Both the softer ballads on the album are first-rate. "Ek Meetha Marz De Ke", featuring Mohit Chauhan and Madhushree, is beautifully composed and can definitely be nominated as one of the best romantic ballads of this year. "Bheeni Bheeni Mehki Mehki", sung by KK and Shreya, is delicate and well-rendered.

In its subtle yet satirical political commentary, Kailash Kher's "Aadmi Azaad Hai Desh" is curious, but lacks the ability to hook your interest like the other tracks.

With the guttural vocals of Ajay Jhingran, "Munni Ki Baari" is a little too ambitious, but it may work situationally in the film. Credits to Ashok Mishra for the authentic lyrics, which are clearly not easy to write.

Balance sheet: Most of the tracks on this album have a "Cotton Eye Joe"-like appeal.

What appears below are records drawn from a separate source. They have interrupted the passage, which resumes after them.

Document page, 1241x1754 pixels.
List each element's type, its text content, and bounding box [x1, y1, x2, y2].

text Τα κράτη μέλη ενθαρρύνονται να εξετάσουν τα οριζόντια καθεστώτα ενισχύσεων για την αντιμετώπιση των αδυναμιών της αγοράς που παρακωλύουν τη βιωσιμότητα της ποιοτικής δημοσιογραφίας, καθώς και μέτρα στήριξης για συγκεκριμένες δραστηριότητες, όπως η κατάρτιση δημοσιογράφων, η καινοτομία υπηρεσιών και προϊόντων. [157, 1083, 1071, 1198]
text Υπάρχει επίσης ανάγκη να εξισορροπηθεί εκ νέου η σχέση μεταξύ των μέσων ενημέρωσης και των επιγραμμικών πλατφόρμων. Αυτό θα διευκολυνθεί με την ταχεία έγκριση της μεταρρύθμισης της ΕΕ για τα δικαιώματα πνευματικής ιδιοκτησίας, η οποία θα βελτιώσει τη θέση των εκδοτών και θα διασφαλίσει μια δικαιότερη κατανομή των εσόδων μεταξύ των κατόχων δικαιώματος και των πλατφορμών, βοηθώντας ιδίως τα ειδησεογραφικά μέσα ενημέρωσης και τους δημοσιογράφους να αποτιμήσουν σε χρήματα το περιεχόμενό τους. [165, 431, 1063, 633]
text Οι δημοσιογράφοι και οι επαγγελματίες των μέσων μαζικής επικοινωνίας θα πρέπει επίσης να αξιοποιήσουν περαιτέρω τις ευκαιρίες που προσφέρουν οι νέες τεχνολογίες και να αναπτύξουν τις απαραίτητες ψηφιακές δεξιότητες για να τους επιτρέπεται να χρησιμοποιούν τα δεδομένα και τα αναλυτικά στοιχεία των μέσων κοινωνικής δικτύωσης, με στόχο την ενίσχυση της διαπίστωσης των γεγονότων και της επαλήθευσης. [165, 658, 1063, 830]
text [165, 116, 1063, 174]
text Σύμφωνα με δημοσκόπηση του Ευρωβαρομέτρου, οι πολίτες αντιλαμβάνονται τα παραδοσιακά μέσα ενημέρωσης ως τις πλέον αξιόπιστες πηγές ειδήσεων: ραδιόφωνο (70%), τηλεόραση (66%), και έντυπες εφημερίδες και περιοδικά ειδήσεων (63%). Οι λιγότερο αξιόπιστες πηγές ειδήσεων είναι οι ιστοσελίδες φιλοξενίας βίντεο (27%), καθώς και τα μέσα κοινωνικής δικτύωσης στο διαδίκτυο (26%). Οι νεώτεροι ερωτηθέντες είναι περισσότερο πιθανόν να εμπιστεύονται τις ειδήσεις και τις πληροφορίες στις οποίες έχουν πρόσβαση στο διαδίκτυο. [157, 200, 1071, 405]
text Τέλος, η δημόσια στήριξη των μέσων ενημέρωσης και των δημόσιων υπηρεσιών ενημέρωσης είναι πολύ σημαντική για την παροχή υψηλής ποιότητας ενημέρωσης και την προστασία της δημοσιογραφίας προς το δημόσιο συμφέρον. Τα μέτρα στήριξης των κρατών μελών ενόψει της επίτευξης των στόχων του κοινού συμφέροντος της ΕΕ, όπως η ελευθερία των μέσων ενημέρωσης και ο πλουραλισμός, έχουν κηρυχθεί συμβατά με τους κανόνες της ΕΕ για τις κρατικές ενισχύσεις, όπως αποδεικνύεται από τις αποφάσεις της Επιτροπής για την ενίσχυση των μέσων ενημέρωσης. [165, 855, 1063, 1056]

While one part of you can't believe that you are actually listening to them, another part of you is hooked and cannot help but groove to it. With a soundtrack that aims to show that it's all "happening" in the "hinterlands", the album really tries hard to bring out the latent "gaon-waala / gaon-waali" in all of us. So, dry clean those dhotis and surrender to the "Sajjanpur" effect.